-- Provided records follows --

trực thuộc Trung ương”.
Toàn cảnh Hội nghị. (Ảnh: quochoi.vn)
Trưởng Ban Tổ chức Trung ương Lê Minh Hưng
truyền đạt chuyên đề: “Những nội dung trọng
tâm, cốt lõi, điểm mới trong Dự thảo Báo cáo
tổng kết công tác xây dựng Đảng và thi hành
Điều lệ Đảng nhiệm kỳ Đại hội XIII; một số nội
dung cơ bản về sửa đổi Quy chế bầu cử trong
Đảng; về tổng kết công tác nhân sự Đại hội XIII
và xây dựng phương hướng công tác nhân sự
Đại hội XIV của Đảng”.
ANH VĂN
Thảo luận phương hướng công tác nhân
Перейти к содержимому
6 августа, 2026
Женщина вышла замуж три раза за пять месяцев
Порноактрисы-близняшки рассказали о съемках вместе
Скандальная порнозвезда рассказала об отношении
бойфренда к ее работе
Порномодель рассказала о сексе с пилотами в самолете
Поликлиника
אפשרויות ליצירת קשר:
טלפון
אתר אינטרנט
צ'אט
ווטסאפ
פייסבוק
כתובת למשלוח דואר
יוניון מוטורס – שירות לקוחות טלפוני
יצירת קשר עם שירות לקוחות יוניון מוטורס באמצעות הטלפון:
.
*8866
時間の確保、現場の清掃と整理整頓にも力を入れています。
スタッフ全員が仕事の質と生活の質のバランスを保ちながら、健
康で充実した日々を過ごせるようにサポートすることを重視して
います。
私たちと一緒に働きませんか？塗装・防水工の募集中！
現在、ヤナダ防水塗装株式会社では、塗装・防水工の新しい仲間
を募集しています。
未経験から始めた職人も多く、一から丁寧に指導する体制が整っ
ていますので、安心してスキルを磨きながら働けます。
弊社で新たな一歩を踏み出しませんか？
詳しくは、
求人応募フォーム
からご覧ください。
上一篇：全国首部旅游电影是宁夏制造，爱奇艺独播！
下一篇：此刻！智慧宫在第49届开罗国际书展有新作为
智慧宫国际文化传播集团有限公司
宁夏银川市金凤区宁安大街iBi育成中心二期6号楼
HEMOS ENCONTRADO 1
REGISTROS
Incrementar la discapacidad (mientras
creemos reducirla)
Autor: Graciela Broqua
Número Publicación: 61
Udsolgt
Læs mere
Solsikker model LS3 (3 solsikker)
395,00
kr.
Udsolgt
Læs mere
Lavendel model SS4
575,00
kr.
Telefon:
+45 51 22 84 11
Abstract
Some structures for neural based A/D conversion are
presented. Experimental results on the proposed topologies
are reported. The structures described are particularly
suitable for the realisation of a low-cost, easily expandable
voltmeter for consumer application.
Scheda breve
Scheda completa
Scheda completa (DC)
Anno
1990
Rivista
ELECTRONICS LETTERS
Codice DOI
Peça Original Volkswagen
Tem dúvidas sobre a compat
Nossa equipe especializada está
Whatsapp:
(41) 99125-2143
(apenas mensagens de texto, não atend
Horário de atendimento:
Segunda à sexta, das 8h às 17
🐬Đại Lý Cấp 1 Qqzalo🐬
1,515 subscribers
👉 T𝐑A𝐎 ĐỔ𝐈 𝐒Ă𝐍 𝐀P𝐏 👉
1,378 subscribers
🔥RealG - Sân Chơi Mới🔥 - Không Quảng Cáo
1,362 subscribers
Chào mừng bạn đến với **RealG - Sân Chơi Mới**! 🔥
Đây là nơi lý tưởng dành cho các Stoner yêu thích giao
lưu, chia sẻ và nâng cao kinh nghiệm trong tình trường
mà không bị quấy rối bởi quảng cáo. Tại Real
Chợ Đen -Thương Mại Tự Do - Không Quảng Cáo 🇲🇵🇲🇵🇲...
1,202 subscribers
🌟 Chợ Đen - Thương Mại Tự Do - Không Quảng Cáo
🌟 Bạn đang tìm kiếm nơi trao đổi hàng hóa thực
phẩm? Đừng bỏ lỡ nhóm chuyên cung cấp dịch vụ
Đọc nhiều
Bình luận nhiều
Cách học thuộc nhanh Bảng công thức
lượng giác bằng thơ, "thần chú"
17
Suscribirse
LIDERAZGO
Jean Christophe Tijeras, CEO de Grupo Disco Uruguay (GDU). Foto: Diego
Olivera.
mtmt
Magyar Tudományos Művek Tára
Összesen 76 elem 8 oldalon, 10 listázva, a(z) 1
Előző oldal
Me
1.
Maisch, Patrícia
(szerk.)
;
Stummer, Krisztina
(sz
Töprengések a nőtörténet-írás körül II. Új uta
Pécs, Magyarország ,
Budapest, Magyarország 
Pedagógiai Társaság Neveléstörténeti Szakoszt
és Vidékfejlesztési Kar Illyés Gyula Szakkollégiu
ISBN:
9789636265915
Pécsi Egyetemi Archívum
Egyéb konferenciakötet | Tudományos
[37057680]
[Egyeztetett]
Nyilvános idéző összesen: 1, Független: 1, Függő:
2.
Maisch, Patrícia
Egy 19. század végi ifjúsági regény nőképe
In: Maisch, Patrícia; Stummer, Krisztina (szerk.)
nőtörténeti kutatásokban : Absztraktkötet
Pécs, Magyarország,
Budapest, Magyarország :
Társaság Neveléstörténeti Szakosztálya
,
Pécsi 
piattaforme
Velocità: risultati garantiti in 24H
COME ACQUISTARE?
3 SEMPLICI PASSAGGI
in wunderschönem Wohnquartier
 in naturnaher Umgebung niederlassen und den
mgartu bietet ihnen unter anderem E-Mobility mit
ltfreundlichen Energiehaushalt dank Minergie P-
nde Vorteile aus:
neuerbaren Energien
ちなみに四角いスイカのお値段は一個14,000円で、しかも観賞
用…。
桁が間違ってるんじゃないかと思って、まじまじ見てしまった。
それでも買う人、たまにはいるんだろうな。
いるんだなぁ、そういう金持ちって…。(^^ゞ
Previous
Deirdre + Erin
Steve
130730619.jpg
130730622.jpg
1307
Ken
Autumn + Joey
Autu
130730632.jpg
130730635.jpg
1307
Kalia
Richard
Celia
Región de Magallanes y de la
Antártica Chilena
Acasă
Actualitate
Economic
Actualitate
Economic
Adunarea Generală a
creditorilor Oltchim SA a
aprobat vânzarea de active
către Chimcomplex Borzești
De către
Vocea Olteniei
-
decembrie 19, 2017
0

-- Provided records concluded --

## Task details
Copy every line of the listing above verbatim, keeping each character, line break, and language unchanged.

## Exercise result
trực thuộc Trung ương”.
Toàn cảnh Hội nghị. (Ảnh: quochoi.vn)
Trưởng Ban Tổ chức Trung ương Lê Minh Hưng
truyền đạt chuyên đề: “Những nội dung trọng
tâm, cốt lõi, điểm mới trong Dự thảo Báo cáo
tổng kết công tác xây dựng Đảng và thi hành
Điều lệ Đảng nhiệm kỳ Đại hội XIII; một số nội
dung cơ bản về sửa đổi Quy chế bầu cử trong
Đảng; về tổng kết công tác nhân sự Đại hội XIII
và xây dựng phương hướng công tác nhân sự
Đại hội XIV của Đảng”.
ANH VĂN
Thảo luận phương hướng công tác nhân
Перейти к содержимому
6 августа, 2026
Женщина вышла замуж три раза за пять месяцев
Порноактрисы-близняшки рассказали о съемках вместе
Скандальная порнозвезда рассказала об отношении
бойфренда к ее работе
Порномодель рассказала о сексе с пилотами в самолете
Поликлиника
אפשרויות ליצירת קשר:
טלפון
אתר אינטרנט
צ'אט
ווטסאפ
פייסבוק
כתובת למשלוח דואר
יוניון מוטורס – שירות לקוחות טלפוני
יצירת קשר עם שירות לקוחות יוניון מוטורס באמצעות הטלפון:
.
*8866
時間の確保、現場の清掃と整理整頓にも力を入れています。
スタッフ全員が仕事の質と生活の質のバランスを保ちながら、健
康で充実した日々を過ごせるようにサポートすることを重視して
います。
私たちと一緒に働きませんか？塗装・防水工の募集中！
現在、ヤナダ防水塗装株式会社では、塗装・防水工の新しい仲間
を募集しています。
未経験から始めた職人も多く、一から丁寧に指導する体制が整っ
ていますので、安心してスキルを磨きながら働けます。
弊社で新たな一歩を踏み出しませんか？
詳しくは、
求人応募フォーム
からご覧ください。
上一篇：全国首部旅游电影是宁夏制造，爱奇艺独播！
下一篇：此刻！智慧宫在第49届开罗国际书展有新作为
智慧宫国际文化传播集团有限公司
宁夏银川市金凤区宁安大街iBi育成中心二期6号楼
HEMOS ENCONTRADO 1
REGISTROS
Incrementar la discapacidad (mientras
creemos reducirla)
Autor: Graciela Broqua
Número Publicación: 61
Udsolgt
Læs mere
Solsikker model LS3 (3 solsikker)
395,00
kr.
Udsolgt
Læs mere
Lavendel model SS4
575,00
kr.
Telefon:
+45 51 22 84 11
Abstract
Some structures for neural based A/D conversion are
presented. Experimental results on the proposed topologies
are reported. The structures described are particularly
suitable for the realisation of a low-cost, easily expandable
voltmeter for consumer application.
Scheda breve
Scheda completa
Scheda completa (DC)
Anno
1990
Rivista
ELECTRONICS LETTERS
Codice DOI
Peça Original Volkswagen
Tem dúvidas sobre a compat
Nossa equipe especializada está
Whatsapp:
(41) 99125-2143
(apenas mensagens de texto, não atend
Horário de atendimento:
Segunda à sexta, das 8h às 17
🐬Đại Lý Cấp 1 Qqzalo🐬
1,515 subscribers
👉 T𝐑A𝐎 ĐỔ𝐈 𝐒Ă𝐍 𝐀P𝐏 👉
1,378 subscribers
🔥RealG - Sân Chơi Mới🔥 - Không Quảng Cáo
1,362 subscribers
Chào mừng bạn đến với **RealG - Sân Chơi Mới**! 🔥
Đây là nơi lý tưởng dành cho các Stoner yêu thích giao
lưu, chia sẻ và nâng cao kinh nghiệm trong tình trường
mà không bị quấy rối bởi quảng cáo. Tại Real
Chợ Đen -Thương Mại Tự Do - Không Quảng Cáo 🇲🇵🇲🇵🇲...
1,202 subscribers
🌟 Chợ Đen - Thương Mại Tự Do - Không Quảng Cáo
🌟 Bạn đang tìm kiếm nơi trao đổi hàng hóa thực
phẩm? Đừng bỏ lỡ nhóm chuyên cung cấp dịch vụ
Đọc nhiều
Bình luận nhiều
Cách học thuộc nhanh Bảng công thức
lượng giác bằng thơ, "thần chú"
17
Suscribirse
LIDERAZGO
Jean Christophe Tijeras, CEO de Grupo Disco Uruguay (GDU). Foto: Diego
Olivera.
mtmt
Magyar Tudományos Művek Tára
Összesen 76 elem 8 oldalon, 10 listázva, a(z) 1
Előző oldal
Me
1.
Maisch, Patrícia
(szerk.)
;
Stummer, Krisztina
(sz
Töprengések a nőtörténet-írás körül II. Új uta
Pécs, Magyarország ,
Budapest, Magyarország 
Pedagógiai Társaság Neveléstörténeti Szakoszt
és Vidékfejlesztési Kar Illyés Gyula Szakkollégiu
ISBN:
9789636265915
Pécsi Egyetemi Archívum
Egyéb konferenciakötet | Tudományos
[37057680]
[Egyeztetett]
Nyilvános idéző összesen: 1, Független: 1, Függő:
2.
Maisch, Patrícia
Egy 19. század végi ifjúsági regény nőképe
In: Maisch, Patrícia; Stummer, Krisztina (szerk.)
nőtörténeti kutatásokban : Absztraktkötet
Pécs, Magyarország,
Budapest, Magyarország :
Társaság Neveléstörténeti Szakosztálya
,
Pécsi 
piattaforme
Velocità: risultati garantiti in 24H
COME ACQUISTARE?
3 SEMPLICI PASSAGGI
in wunderschönem Wohnquartier
 in naturnaher Umgebung niederlassen und den
mgartu bietet ihnen unter anderem E-Mobility mit
ltfreundlichen Energiehaushalt dank Minergie P-
nde Vorteile aus:
neuerbaren Energien
ちなみに四角いスイカのお値段は一個14,000円で、しかも観賞
用…。
桁が間違ってるんじゃないかと思って、まじまじ見てしまった。
それでも買う人、たまにはいるんだろうな。
いるんだなぁ、そういう金持ちって…。(^^ゞ
Previous
Deirdre + Erin
Steve
130730619.jpg
130730622.jpg
1307
Ken
Autumn + Joey
Autu
130730632.jpg
130730635.jpg
1307
Kalia
Richard
Celia
Región de Magallanes y de la
Antártica Chilena
Acasă
Actualitate
Economic
Actualitate
Economic
Adunarea Generală a
creditorilor Oltchim SA a
aprobat vânzarea de active
către Chimcomplex Borzești
De către
Vocea Olteniei
-
decembrie 19, 2017
0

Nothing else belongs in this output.